[[ Document text, beginning ]]
A (c. 1900 - 1400 BCE), B (c. 1400 - 950), C (c. 1050 - after 900).
However, he is unable to recognize syllabic inscriptions and valiantly jousts with them to unseat them from their rightful status; then he forces them to falsely confess, consonantally and not syllabically; three examples of proto-syllabic texts that have been tortured with his inquisitional instruments are: Lahun heddle jack, Rifeh amulet, Megiddo gold ring.
ZA TU PU DA LU
Using a West Semitic (Hebrew) dictionary I can forcefully extract a meaning such as this:
"This (ZA) is a weaving (DALU) instrument (TUPU)"
Further details here: https://cryptcracker.blogspot.com/2020/08/lahun-syllabic-heddle-jack.html
The Megiddo signet ring is one of the “tripods” (a term used for the documents that confirmed the Ventris decipherment of the Cretan Linear B syllabic script) that authenticates the Mendenhall-Colless decipherment of the West Semitic proto-syllabary:
“Sealed (nu-h.u-ta-ma) the sceptre (shubt.u, logogram) of (sha) Megiddo (magaduda).
Of the ten graphemes in this text, only three (SHA =Th/Sh, GA=G, DA=D) can be construed as consonantal. Nevertheless, Hamilton twists it out of shape, then melts it in his fiery crucible, and turns its syllabic and logographic gold into consonantal dross. Megiddo gold ring
Our new Lakish inscription
may not have enough graphemes for us to classify it definitively, but the ruin-mound of the city has provided several examples of the script categories, which may assist us in our quest.
(1) The proto-syllabary
Here are two more inscriptions on sherds from Lakish (written in ink); they were published in the journal Tel Aviv 3 (1976) 107-108, 109-110, and Plate 5. Both objects were found in Palace A in 1973. They each include letters that are known to me as exclusively proto-syllabic, together with signs that could be syllabic or consonantal. Many years ago my son Michael in Sydney made me a photocopy of these articles, thinking they might be useful to me, and they have languished ever since in an unstudied state, but have now miraculously and serendipitously revealed themselves at exactly the right time.
 A proto-syllabic inscription from Lakish
the pentagonal sherd
The inscription on the pentagonal bowl-fragment was studied by Mordechai Gilula, who thought it was "Egyptian hieratic", comparable to examples from the 19th and 20th Dynasties, and in line with Ramesside inscriptions found in Lakish.
[[ Document text, end ]]
[[ Information, beginning ]]
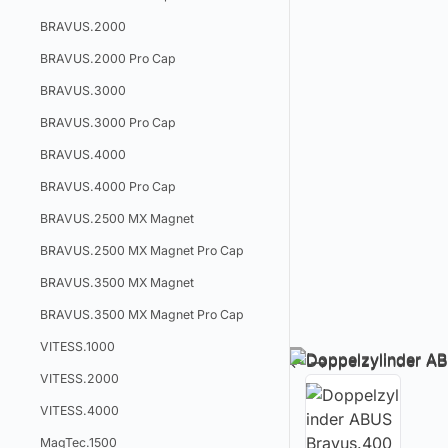
BRAVUS.2000
BRAVUS.2000 Pro Cap
BRAVUS.3000
BRAVUS.3000 Pro Cap
BRAVUS.4000
BRAVUS.4000 Pro Cap
BRAVUS.2500 MX Magnet
BRAVUS.2500 MX Magnet Pro Cap
BRAVUS.3500 MX Magnet
BRAVUS.3500 MX Magnet Pro Cap
VITESS.1000
VITESS.2000
VITESS.4000
MagTec.1500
[[ Information, end ]]
Task item ->
Answer these questions about the proto-syllabic inscriptions text:
(a) Which three objects are named as examples of proto-syllabic texts?
(b) Where and in what year were the two ink-inscribed Lakish sherds found?
(c) Who studied the inscription on the pentagonal bowl-fragment, and what script did that scholar judge it to be?

Solution to this exercise ->
(a) The Lahun heddle jack, the Rifeh amulet, and the Megiddo gold ring.
(b) In Palace A, in 1973.
(c) Mordechai Gilula, who judged it to be Egyptian hieratic.